WHAT THE TASK ASKS:
Nothing outside the range is to be copied. From the entries below, reproduce exactly the lines starting at the one with "NOVEMBER 19, 2025" and ending at the one with "Our Presence", without pictures.

------------------------------------------------------------------------

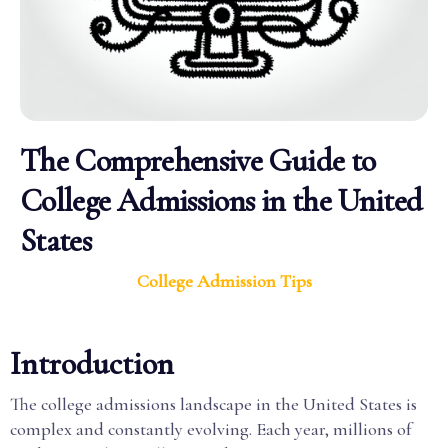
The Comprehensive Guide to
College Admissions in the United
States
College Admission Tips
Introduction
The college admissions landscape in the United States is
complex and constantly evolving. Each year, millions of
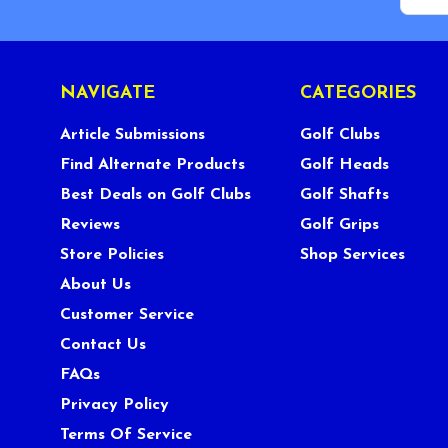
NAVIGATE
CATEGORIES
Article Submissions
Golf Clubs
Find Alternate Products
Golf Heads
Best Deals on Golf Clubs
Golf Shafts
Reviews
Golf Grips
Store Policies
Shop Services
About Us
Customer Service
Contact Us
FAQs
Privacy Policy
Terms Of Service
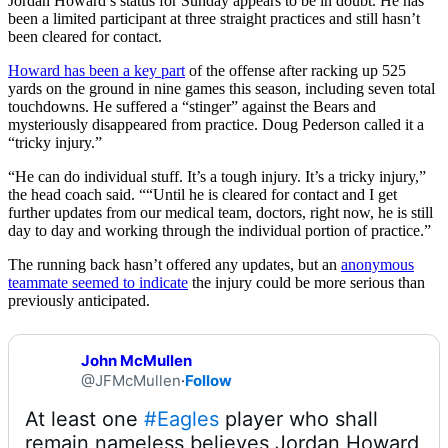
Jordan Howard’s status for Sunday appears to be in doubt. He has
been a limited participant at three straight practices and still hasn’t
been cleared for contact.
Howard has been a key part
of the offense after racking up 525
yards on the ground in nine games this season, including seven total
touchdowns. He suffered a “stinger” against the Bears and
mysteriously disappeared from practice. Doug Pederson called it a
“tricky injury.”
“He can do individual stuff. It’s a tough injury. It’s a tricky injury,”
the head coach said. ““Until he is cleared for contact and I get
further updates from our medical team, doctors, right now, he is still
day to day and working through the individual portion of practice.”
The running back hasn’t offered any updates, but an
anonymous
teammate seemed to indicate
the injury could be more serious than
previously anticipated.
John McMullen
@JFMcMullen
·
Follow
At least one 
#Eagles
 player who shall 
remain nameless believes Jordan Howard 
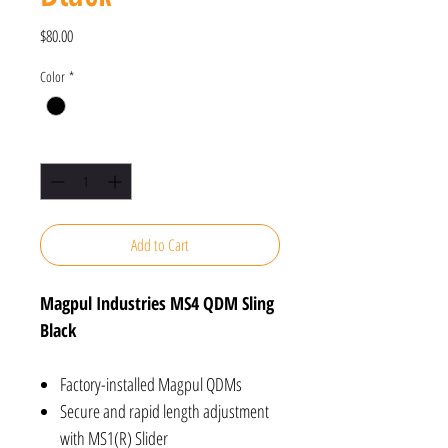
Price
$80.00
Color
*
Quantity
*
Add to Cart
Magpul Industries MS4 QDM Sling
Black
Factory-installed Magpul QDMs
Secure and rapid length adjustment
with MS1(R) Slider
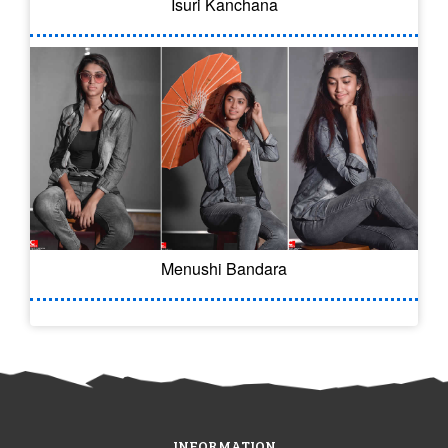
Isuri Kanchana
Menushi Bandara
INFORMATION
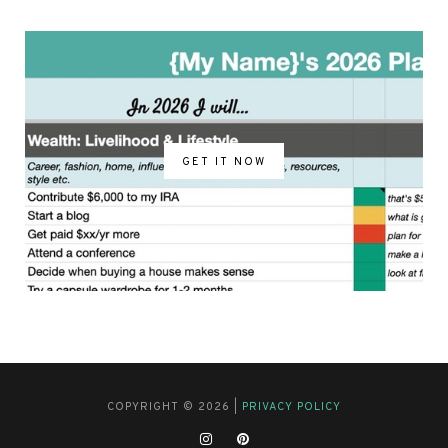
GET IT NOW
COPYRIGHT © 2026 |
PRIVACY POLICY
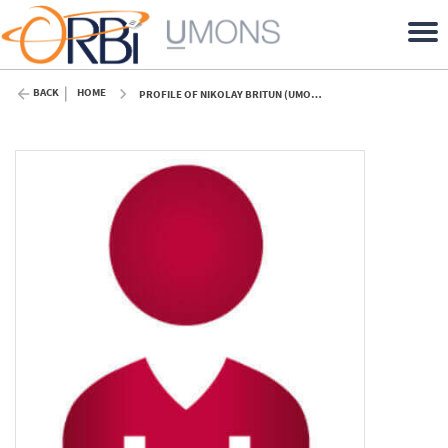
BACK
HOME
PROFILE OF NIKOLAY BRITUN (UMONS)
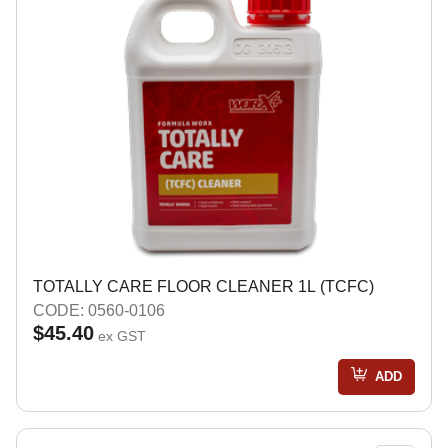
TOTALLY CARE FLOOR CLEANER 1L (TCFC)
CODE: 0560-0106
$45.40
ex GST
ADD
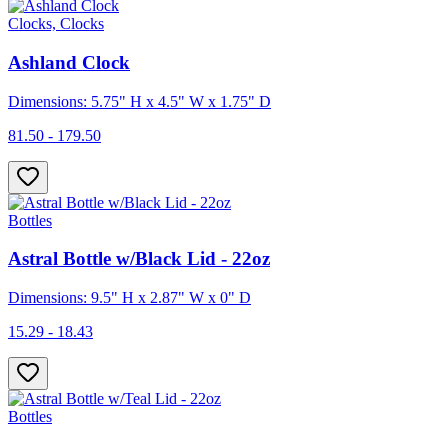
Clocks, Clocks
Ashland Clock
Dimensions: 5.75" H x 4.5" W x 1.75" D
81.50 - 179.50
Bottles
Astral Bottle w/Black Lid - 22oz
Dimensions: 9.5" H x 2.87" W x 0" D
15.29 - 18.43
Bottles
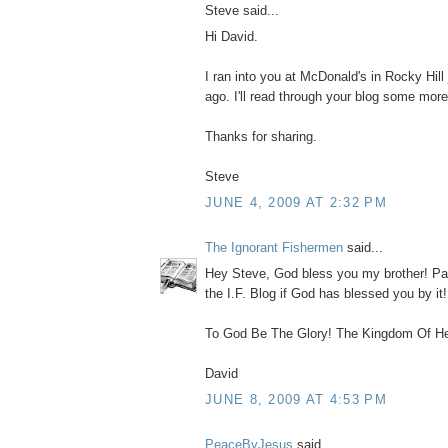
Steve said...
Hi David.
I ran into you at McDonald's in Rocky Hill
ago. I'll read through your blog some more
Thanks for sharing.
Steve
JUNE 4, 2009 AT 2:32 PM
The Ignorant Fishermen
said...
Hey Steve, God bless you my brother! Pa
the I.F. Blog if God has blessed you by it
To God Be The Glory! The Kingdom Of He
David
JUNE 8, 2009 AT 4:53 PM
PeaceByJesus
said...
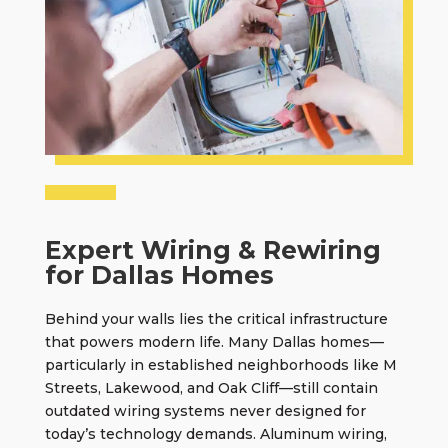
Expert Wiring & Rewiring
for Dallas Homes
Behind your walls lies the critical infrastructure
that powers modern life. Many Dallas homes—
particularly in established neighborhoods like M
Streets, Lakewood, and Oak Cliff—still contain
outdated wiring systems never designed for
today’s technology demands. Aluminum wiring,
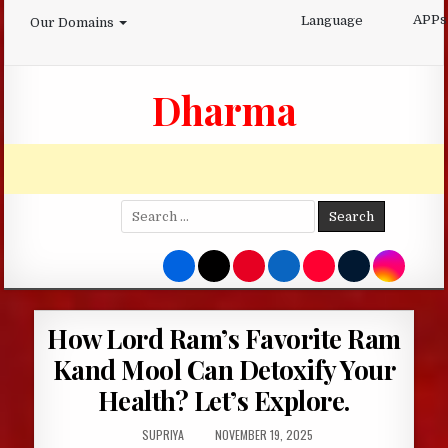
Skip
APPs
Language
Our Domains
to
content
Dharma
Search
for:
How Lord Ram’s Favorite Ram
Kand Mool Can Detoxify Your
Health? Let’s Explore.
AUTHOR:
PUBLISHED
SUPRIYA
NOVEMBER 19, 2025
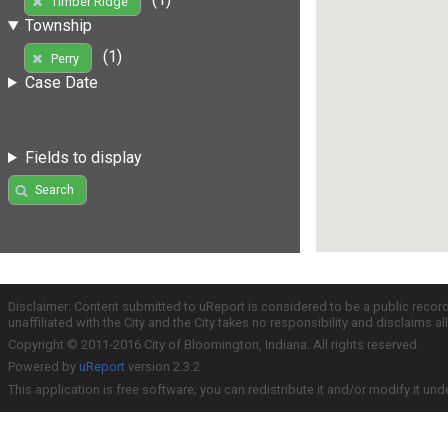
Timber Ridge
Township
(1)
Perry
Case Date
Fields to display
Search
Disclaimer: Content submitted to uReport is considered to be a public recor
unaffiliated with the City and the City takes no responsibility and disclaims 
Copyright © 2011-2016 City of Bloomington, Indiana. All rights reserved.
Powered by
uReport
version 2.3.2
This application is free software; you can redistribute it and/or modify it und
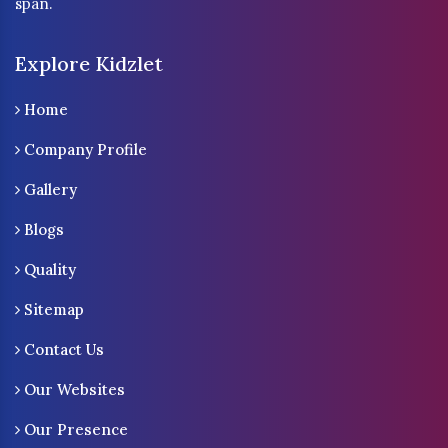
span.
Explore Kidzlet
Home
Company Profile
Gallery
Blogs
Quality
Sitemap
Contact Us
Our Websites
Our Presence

------------------------------------------------------------------------

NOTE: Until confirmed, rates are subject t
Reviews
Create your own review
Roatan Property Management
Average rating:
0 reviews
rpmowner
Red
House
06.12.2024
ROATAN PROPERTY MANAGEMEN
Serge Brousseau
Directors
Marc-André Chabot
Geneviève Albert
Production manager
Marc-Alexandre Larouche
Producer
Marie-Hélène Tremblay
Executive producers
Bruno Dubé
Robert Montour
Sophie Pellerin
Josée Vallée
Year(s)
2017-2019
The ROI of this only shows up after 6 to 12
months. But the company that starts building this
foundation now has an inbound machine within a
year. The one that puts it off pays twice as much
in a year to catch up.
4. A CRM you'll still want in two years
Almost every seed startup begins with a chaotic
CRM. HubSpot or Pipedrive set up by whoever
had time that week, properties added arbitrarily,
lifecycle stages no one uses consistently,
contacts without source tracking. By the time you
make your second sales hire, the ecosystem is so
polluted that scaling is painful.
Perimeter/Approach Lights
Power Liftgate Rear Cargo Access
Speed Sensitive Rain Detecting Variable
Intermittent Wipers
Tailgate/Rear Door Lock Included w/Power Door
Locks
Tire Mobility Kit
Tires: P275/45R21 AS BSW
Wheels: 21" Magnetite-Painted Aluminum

------------------------------------------------------------------------

RESPONSE TO THIS TASK:
NOVEMBER 19, 2025
Timber Ridge
Township
(1)
Perry
Case Date
Fields to display
Search
Disclaimer: Content submitted to uReport is considered to be a public recor
unaffiliated with the City and the City takes no responsibility and disclaims 
Copyright © 2011-2016 City of Bloomington, Indiana. All rights reserved.
Powered by
uReport
version 2.3.2
This application is free software; you can redistribute it and/or modify it und
span.
Explore Kidzlet
Home
Company Profile
Gallery
Blogs
Quality
Sitemap
Contact Us
Our Websites
Our Presence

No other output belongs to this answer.